Records for this task:
'''

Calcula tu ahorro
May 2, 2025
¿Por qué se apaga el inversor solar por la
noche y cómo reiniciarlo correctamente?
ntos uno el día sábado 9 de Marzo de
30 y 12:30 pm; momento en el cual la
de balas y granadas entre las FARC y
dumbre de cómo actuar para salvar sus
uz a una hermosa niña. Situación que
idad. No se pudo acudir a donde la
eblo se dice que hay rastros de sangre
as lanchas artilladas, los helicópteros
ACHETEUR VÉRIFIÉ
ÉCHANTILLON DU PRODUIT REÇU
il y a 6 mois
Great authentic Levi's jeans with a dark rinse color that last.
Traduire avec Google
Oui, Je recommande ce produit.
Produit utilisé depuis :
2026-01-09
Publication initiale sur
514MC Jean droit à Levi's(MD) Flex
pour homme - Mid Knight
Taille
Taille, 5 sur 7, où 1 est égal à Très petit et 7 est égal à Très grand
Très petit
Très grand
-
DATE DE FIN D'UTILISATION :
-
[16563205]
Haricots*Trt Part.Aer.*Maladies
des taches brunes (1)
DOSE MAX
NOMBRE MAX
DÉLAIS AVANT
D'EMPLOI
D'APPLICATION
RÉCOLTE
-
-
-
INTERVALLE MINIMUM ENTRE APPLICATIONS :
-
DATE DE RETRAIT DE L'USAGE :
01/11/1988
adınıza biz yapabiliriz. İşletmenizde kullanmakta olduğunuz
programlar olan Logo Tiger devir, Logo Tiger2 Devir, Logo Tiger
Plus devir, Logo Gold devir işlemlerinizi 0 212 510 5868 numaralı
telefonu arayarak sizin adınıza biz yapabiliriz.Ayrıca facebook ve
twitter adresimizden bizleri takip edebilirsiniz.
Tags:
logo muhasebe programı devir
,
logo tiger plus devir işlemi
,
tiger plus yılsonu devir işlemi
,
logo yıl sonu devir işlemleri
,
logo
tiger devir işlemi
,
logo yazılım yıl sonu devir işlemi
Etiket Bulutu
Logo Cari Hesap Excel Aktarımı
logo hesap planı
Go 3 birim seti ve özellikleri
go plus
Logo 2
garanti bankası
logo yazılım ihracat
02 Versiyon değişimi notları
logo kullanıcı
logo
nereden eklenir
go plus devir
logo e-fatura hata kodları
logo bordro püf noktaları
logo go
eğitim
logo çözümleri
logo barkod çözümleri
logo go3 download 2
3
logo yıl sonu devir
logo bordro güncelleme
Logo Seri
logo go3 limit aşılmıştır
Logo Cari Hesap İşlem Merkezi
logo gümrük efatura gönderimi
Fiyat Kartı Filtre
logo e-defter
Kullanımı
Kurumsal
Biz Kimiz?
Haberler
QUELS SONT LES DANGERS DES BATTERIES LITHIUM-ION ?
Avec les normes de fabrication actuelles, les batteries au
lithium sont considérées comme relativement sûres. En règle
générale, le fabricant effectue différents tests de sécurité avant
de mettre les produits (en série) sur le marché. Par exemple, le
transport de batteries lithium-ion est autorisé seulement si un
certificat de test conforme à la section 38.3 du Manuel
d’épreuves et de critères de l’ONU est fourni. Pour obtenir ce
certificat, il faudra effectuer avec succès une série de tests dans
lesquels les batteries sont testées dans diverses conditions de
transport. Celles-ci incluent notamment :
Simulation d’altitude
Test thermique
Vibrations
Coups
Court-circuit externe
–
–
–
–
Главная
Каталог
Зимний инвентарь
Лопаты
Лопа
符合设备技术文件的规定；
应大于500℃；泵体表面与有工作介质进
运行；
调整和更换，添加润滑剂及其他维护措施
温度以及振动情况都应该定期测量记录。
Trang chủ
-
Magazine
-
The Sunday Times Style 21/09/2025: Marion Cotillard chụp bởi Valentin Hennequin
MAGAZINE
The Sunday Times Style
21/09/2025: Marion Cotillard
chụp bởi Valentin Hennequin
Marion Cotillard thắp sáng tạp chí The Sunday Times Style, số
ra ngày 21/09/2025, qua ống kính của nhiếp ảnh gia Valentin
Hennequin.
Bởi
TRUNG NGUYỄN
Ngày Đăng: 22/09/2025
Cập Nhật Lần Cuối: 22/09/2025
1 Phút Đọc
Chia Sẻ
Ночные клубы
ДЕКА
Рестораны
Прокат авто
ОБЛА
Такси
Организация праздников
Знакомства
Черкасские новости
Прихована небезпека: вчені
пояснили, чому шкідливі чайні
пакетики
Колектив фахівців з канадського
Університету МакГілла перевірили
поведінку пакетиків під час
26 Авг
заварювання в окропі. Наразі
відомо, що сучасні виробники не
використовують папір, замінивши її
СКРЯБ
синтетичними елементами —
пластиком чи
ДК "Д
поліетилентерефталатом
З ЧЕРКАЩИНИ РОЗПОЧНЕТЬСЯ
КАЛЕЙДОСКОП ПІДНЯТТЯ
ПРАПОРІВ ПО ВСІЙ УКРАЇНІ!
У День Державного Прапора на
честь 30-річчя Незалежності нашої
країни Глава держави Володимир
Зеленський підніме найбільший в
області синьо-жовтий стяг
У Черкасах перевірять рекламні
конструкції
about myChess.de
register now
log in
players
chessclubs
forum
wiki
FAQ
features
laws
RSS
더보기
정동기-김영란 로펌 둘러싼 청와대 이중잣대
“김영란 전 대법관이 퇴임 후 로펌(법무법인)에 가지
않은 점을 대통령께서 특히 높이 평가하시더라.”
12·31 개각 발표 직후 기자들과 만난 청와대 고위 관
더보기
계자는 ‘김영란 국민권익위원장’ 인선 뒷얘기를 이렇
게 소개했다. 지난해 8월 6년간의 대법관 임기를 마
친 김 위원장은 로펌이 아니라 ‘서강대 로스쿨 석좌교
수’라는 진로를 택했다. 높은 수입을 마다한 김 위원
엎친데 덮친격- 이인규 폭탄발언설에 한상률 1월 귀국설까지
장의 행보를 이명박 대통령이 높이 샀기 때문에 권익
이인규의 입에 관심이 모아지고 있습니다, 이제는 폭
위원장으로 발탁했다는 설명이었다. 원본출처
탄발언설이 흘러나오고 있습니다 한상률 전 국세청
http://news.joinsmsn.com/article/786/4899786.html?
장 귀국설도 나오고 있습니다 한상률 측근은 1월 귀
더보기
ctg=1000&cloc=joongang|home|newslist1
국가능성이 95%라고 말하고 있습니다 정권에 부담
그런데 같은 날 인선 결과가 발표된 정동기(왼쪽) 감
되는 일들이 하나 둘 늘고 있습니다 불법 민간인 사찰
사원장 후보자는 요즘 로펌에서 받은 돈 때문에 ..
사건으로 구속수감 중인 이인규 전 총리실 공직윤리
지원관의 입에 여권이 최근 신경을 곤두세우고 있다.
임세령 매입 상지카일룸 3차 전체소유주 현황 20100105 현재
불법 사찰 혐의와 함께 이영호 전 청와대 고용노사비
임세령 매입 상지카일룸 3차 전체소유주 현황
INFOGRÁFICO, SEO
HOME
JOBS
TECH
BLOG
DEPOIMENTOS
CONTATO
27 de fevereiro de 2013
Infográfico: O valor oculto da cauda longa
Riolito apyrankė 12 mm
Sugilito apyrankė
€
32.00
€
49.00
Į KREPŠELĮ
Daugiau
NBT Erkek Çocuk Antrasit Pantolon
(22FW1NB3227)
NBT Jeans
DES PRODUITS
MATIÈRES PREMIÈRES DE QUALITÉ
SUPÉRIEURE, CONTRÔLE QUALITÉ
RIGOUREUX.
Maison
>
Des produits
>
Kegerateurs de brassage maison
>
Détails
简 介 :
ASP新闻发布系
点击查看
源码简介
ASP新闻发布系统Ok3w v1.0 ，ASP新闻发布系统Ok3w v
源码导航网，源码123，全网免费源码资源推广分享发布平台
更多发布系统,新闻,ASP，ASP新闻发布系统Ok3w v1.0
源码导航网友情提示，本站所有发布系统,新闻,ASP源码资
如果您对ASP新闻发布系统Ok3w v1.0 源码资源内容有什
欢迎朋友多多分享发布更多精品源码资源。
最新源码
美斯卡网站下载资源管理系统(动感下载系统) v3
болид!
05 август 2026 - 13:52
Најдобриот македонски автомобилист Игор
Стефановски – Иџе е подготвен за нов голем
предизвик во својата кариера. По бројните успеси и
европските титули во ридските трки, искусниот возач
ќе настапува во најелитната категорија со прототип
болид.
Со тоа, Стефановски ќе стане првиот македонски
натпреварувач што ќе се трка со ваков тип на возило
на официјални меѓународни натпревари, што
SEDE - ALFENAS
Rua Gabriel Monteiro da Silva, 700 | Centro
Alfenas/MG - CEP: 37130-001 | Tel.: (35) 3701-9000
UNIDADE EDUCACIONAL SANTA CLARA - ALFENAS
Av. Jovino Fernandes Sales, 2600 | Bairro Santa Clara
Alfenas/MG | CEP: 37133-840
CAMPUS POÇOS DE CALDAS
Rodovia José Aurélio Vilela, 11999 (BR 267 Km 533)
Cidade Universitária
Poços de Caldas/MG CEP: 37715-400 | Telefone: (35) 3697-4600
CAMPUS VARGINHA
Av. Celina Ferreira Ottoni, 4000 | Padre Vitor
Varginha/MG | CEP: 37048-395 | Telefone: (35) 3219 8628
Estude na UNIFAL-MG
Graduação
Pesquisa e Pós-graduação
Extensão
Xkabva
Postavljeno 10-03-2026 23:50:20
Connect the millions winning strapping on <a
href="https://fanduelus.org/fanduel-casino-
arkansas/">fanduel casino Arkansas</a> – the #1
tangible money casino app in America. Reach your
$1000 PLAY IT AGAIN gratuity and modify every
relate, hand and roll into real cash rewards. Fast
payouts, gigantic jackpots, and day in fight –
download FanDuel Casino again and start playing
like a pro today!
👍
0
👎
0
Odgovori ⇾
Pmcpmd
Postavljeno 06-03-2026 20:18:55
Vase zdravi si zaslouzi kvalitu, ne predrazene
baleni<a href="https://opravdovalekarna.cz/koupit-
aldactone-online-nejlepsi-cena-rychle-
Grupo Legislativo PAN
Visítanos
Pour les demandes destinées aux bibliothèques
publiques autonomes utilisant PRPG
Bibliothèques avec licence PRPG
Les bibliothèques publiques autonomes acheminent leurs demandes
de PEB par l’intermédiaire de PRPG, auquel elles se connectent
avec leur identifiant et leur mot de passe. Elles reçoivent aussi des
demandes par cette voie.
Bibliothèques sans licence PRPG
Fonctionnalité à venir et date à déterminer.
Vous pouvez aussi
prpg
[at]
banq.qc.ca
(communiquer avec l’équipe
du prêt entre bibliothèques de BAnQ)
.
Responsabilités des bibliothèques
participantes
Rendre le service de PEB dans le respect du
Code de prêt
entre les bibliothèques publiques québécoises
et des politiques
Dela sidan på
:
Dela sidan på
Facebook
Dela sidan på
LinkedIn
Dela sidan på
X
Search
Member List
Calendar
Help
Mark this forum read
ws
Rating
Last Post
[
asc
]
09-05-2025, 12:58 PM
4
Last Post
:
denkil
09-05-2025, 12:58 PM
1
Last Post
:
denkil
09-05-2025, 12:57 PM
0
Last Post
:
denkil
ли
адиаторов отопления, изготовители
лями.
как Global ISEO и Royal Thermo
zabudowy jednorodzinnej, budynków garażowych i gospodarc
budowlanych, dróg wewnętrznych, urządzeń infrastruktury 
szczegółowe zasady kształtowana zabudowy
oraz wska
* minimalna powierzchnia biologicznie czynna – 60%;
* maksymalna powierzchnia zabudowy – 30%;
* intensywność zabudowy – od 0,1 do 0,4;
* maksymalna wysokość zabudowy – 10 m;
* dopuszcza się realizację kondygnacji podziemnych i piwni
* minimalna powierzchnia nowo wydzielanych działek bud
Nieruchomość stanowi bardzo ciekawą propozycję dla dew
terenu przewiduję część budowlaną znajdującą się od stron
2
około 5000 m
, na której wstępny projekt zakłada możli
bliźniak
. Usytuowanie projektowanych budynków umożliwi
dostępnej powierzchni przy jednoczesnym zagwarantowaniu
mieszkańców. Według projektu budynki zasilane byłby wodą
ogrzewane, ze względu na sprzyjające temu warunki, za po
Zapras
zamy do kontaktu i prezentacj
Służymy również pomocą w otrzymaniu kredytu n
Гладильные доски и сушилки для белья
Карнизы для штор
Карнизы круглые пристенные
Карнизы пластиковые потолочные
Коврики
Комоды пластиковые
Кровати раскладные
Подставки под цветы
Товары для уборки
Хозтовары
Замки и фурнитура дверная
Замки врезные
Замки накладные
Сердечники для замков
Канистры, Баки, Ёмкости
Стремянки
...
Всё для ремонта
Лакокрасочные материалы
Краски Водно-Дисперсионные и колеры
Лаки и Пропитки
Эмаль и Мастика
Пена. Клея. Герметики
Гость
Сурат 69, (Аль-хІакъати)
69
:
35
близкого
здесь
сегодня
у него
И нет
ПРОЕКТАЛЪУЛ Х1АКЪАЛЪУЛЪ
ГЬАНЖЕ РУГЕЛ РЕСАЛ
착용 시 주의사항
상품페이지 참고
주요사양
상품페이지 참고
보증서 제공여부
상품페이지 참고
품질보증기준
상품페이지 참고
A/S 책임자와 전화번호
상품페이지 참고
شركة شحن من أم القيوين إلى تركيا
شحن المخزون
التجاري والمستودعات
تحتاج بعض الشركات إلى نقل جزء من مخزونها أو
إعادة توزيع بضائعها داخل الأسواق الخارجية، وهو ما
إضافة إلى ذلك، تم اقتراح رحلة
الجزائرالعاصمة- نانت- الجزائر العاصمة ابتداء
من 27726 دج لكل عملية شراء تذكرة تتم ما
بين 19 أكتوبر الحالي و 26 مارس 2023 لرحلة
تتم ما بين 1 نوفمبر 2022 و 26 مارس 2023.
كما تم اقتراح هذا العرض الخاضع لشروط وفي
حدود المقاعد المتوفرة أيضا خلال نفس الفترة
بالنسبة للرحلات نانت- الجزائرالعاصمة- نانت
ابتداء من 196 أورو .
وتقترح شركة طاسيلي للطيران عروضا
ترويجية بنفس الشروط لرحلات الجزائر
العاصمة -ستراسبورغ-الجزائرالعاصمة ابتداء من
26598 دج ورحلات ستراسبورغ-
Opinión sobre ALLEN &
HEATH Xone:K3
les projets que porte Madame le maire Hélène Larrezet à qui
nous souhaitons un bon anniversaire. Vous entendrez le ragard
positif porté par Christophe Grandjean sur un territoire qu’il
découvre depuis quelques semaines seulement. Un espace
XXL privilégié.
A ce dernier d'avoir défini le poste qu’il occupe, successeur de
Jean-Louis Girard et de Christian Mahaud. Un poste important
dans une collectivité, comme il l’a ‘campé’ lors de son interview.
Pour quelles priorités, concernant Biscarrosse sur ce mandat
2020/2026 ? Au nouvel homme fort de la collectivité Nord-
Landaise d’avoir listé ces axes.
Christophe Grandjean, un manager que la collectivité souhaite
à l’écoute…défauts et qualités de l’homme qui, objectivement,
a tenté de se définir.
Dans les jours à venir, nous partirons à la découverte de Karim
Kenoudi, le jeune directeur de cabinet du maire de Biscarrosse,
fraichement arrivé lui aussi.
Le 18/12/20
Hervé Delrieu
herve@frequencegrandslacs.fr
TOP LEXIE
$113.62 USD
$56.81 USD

'''

Please set down again, word for word, only the lines from the start of the entries through the line with "il y a 6 mois", both ends included.

Answer section:
Calcula tu ahorro
May 2, 2025
¿Por qué se apaga el inversor solar por la
noche y cómo reiniciarlo correctamente?
ntos uno el día sábado 9 de Marzo de
30 y 12:30 pm; momento en el cual la
de balas y granadas entre las FARC y
dumbre de cómo actuar para salvar sus
uz a una hermosa niña. Situación que
idad. No se pudo acudir a donde la
eblo se dice que hay rastros de sangre
as lanchas artilladas, los helicópteros
ACHETEUR VÉRIFIÉ
ÉCHANTILLON DU PRODUIT REÇU
il y a 6 mois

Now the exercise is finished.